Court examines post-employment obligations in customer-facing roles
The Court of King's Bench of Alberta recently dealt with an application for an interlocutory injunction, where a company sought to prevent their former employee from working with clients at her new workplace.
The worker argued she never held significant authority in the organisation and was merely carrying out administrative tasks under management's direction, despite the company's claims about her role.
The case examined what makes someone a fiduciary who owes special duties to their employer. It highlighted important considerations about worker mobility, client relationships, and post-employment obligations that continue to affect many industries today.
Understanding fiduciary duties at work
The dispute emerged in the printing industry, where the worker had spent most of her career. After working in her family's printing business until 1999, she joined her former employer as an order entry clerk. Her role evolved to include scheduling, planning, estimating, and providing quotes to clients.
The former employer claimed she was a key employee based on her supposed title as "general manager," placement in the organisational chart, and scope of duties. However, the worker testified she never held that title and was unaware of her placement in the organisation's leadership team on their website.
The Court found that the worker primarily handled administrative tasks under the owner's direction, including customer service, maintaining client relationships, ordering supplies, and scheduling jobs.
The Court explained that employee fiduciary duties arise when workers have significant power over company operations. The analysis focused on whether the worker had "actual authority or control over the employer's operation" rather than just being good at her job.

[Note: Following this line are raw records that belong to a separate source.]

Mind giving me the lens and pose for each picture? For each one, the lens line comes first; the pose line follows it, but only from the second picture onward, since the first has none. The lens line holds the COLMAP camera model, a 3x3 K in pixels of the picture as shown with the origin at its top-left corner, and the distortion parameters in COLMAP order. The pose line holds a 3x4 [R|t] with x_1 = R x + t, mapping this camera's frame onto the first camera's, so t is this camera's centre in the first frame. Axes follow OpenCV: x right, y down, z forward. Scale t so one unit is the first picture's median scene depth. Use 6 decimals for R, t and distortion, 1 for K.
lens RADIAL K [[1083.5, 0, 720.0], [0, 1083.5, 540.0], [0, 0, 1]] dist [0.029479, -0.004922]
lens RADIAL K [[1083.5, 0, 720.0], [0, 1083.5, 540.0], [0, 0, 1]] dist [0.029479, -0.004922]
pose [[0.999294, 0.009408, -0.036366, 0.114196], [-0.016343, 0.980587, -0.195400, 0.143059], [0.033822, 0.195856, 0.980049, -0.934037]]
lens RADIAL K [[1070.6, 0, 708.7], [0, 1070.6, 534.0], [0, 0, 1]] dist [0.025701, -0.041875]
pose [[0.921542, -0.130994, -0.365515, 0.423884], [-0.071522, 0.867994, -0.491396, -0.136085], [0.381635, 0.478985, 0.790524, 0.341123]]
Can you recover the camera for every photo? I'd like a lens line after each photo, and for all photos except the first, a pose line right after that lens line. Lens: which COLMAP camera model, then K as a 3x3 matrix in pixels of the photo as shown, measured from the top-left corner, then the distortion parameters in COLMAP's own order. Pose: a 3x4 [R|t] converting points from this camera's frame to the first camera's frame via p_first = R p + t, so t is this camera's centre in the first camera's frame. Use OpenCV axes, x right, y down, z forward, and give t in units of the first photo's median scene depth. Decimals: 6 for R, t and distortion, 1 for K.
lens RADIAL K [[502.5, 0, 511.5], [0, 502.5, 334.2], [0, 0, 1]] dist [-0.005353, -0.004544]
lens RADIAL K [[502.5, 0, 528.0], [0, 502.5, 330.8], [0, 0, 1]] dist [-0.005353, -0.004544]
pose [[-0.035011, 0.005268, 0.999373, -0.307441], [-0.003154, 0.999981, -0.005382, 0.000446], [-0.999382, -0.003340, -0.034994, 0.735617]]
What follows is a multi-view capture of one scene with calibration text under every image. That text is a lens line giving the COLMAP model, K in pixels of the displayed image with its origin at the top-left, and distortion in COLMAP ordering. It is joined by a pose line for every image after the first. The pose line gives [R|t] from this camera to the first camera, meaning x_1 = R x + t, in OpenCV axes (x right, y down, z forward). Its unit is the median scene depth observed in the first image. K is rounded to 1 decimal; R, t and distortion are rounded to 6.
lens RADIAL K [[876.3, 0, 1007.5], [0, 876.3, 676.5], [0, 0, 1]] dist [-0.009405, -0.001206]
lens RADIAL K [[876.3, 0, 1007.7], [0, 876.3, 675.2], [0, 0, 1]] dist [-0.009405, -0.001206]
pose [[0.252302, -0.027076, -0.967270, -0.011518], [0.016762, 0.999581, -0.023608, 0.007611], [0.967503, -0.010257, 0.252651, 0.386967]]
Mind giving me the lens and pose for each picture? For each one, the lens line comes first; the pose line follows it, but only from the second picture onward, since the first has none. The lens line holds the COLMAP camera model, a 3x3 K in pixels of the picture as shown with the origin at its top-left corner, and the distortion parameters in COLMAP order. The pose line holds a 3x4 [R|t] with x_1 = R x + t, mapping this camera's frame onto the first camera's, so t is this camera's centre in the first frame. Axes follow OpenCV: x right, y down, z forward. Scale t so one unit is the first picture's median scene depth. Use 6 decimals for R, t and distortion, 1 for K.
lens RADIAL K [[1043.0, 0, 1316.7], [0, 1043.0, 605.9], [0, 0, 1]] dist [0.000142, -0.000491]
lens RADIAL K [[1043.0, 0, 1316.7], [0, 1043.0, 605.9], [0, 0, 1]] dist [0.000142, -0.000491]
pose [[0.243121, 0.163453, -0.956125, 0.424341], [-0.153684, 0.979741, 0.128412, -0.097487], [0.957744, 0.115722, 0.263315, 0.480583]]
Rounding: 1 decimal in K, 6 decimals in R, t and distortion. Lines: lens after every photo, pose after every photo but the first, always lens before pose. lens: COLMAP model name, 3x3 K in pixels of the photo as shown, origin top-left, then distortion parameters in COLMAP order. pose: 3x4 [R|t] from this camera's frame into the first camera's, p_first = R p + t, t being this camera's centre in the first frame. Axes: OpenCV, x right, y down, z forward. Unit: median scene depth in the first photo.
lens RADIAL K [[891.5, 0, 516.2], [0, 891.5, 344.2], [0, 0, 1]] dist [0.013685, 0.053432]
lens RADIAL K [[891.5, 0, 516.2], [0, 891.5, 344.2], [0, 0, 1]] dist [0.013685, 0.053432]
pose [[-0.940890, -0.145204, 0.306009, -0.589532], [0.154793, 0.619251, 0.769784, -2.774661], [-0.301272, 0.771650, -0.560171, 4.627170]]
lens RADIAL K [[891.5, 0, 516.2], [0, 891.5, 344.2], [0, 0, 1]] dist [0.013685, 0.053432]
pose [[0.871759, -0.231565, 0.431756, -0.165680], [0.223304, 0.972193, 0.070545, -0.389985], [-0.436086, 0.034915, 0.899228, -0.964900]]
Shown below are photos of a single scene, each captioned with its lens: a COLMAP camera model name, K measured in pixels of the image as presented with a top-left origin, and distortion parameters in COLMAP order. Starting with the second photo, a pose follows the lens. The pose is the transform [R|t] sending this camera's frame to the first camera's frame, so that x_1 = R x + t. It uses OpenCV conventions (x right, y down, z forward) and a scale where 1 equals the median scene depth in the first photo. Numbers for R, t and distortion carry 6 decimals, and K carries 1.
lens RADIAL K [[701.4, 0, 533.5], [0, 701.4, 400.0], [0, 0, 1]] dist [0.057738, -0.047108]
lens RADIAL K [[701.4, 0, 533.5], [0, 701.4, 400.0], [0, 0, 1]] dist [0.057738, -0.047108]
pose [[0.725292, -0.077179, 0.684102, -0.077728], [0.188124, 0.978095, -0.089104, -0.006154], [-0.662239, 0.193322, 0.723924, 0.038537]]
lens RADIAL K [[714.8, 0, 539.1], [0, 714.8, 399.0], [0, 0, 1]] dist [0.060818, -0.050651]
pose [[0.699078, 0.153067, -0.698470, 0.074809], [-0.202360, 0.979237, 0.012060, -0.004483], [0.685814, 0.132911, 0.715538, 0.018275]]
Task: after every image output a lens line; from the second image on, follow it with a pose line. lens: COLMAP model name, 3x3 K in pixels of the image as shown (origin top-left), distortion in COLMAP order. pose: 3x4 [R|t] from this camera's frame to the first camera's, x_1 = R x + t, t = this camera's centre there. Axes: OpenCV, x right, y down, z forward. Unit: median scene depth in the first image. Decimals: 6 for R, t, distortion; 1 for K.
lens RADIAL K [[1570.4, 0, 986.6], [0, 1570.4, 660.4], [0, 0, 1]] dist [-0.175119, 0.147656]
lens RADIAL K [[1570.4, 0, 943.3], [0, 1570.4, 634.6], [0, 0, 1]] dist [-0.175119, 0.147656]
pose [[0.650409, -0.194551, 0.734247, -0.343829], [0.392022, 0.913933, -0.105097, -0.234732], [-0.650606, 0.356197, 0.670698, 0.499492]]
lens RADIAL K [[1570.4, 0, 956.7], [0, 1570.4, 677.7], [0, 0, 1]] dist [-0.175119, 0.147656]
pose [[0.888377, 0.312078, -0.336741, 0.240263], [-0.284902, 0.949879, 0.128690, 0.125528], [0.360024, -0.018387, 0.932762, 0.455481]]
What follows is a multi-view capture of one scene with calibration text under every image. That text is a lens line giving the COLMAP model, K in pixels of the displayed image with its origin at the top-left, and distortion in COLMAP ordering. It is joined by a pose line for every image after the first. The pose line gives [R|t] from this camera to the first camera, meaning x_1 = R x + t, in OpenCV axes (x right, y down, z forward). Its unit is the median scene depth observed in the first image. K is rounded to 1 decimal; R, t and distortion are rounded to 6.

This principle was illustrated in earlier cases. The Court quoted a previous decision: "That [the employer] needed [the worker], or relied upon her to be the backbone of one of their profit center[s] does not make her into a 'key employee' for the purpose of affixing fiduciary duties."
Post-employment client relationships and duties
After ending her employment, the worker sent emails to former clients informing them of her new contact information. While some messages praised her new employer, the Court found insufficient evidence of active solicitation.
The Court noted that customer identities were generally known in the printing industry, and companies often sourced multiple providers for jobs.
The worker testified she reconstructed contact information from memory or found it through public sources like corporate websites and LinkedIn.
‘Valuable employees’ vs fiduciaries
In examining the evidence, the Court noted several factors that indicated the worker was not a fiduciary: she was an hourly wage employee, had no written job description or performance reviews, and was not a director or officer of the company.
The Court's conclusion emphasised the distinction between valuable employees and fiduciaries: "[The worker] was not there to lead the company. That was the purview of [the owner]. [The worker's] duties essentially were scheduling, planning, estimating, stock purchasing and providing quotes to clients, and carrying out the instructions of [the owner] with respect to any other administrative tasks specifically assigned."
The Court further explained: "The value or competence of the employee does not, by itself, provide the required degree of vulnerability."
Finally, in dismissing the application, the Court stated: "What is missing is the employee having such discretion and power to make business decisions such that the employer's legal or practical interests are vulnerable to the exercise of that power discretion."